--- Extract provided Enclosed Below ---
Anyway, he’s got a new book coming out, this one about the Obama Administration—specifically the worst moments in 2009 when it struggled with the most violent tremors of the economic crisis. This is when many of the decisions that were destined to plot the course of Obama’s Presidency, as well as the nation’s economy, were made. By Suskind’s telling, they weren’t made in the best possible atmosphere:

A new book claims that President Obama’s response to the economic crisis was hampered by a White House economic staff plagued by internal rivalries, a domineering chief adviser and a Treasury secretary who dragged his feet on enforcing decisions with which he disagreed.

The book, by Ron Suskind, a former Wall Street Journal reporter, quotes White House documents that say Mr. Obama’s decisions were routinely “re-litigated” by the chairman of the National Economic Council, Lawrence H. Summers. Some decisions, including one to overhaul the debt-ridden Citibank, were carried out sluggishly or not at all by a resistant Treasury secretary, Timothy F. Geithner, according to the book.

Mr. Suskind quotes from two memos for the president in which Pete Rouse, a senior White House aide, wrote, “There is deep dissatisfaction within the economic team with what is perceived as Larry’s imperious and heavy-handed direction of the economic policy process.”
--- End of Enclosed Extract provided ---
§ **Work instruction 1**:
Answer these questions from the excerpt about the Obama economic team:
(a) What job did Ron Suskind hold before writing the book?
(b) Which bank was the subject of an overhaul decision that the book says was carried out sluggishly or not at all?
(c) Who wrote the memos for the president that Suskind quotes?
§ **Work instruction 2**:
Count the lines of the records that contain the string "mano", and give only the number.
The records that follow have no connection to the excerpt about the Obama economic team.
--- Data to examine Enclosed Below ---
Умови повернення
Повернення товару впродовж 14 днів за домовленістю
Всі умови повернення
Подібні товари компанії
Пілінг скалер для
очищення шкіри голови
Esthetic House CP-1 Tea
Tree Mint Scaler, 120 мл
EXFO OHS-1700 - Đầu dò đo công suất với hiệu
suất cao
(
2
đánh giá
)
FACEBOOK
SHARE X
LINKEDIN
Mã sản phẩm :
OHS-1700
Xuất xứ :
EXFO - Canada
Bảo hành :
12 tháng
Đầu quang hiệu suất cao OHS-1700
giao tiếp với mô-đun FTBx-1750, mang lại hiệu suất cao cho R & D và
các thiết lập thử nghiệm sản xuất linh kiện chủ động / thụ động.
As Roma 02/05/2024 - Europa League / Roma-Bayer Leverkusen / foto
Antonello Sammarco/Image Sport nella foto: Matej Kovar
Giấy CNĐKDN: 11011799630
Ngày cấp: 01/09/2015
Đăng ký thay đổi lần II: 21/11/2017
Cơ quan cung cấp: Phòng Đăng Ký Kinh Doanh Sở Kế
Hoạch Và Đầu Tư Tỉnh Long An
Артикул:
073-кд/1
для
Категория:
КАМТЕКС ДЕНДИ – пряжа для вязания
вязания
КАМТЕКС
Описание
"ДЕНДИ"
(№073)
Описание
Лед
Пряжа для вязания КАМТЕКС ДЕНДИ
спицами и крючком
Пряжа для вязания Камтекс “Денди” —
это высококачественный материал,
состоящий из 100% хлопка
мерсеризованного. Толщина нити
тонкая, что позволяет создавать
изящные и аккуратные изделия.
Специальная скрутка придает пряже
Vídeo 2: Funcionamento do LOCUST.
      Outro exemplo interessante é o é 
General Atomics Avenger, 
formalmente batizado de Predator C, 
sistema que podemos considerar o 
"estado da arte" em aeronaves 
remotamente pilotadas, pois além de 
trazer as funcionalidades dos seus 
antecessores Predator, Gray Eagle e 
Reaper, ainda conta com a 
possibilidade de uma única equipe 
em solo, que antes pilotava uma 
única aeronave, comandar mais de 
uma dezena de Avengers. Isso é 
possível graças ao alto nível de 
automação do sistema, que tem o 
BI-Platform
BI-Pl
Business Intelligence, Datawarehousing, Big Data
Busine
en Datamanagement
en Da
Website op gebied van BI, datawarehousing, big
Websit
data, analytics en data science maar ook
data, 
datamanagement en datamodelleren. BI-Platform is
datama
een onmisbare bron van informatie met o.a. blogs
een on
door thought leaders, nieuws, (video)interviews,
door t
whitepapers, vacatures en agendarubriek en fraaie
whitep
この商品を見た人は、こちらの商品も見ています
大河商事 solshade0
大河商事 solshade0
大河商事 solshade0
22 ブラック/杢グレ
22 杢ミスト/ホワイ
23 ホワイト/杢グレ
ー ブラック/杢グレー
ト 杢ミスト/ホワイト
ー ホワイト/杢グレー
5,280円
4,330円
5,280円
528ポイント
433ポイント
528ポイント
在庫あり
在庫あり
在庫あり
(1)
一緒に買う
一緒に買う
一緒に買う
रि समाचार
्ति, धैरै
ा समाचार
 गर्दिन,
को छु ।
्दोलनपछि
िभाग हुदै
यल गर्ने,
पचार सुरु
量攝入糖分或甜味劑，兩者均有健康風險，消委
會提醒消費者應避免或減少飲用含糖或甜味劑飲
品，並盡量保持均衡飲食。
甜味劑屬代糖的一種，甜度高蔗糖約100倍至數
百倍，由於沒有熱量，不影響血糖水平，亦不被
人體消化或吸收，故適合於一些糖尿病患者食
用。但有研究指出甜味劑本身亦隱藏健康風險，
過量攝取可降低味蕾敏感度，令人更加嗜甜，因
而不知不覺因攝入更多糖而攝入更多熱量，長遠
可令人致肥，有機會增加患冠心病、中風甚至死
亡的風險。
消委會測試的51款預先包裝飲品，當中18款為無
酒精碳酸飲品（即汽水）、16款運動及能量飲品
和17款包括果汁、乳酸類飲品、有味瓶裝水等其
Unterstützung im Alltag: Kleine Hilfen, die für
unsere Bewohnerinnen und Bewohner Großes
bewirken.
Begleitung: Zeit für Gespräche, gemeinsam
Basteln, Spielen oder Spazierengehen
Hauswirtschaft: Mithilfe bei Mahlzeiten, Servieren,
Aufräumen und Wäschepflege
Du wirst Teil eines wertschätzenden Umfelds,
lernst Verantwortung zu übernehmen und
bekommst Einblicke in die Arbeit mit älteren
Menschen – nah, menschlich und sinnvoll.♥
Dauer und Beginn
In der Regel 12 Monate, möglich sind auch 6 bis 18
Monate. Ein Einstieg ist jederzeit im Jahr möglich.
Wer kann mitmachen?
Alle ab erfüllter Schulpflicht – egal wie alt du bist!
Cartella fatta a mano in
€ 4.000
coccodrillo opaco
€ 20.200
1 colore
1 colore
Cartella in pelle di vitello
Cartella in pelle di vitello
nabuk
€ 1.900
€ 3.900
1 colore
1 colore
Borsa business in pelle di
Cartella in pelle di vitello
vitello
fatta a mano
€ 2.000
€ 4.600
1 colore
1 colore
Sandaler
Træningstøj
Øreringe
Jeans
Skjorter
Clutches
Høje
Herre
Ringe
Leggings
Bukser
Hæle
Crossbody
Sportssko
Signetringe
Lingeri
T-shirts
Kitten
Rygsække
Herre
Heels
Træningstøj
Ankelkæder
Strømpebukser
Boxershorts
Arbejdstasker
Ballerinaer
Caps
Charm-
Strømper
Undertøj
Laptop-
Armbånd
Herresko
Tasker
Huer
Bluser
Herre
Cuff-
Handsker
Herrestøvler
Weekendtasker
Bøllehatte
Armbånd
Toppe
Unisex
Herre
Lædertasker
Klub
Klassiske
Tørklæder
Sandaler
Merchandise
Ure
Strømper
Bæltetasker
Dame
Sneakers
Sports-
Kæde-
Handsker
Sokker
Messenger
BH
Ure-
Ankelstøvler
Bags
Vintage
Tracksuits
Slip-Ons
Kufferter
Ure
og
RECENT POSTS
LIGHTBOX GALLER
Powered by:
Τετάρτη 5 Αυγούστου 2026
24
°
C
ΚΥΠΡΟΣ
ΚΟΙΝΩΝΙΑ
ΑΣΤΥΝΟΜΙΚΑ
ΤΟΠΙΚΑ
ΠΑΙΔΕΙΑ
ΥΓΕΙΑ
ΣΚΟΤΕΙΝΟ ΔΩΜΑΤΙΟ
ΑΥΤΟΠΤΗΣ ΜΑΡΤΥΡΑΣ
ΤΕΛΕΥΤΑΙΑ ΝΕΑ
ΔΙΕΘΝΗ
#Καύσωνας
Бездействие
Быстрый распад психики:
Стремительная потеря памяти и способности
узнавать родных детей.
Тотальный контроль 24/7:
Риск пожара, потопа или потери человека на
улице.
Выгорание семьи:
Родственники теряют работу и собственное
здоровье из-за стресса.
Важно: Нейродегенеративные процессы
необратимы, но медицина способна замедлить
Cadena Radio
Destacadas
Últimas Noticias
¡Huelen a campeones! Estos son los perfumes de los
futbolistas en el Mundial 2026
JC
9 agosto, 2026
--- End of Enclosed Data to examine ---
§ **Written answer 1**:
(a) He was a Wall Street Journal reporter.
(b) Citibank.
(c) Pete Rouse, a senior White House aide.

§ **Written answer 2**:
2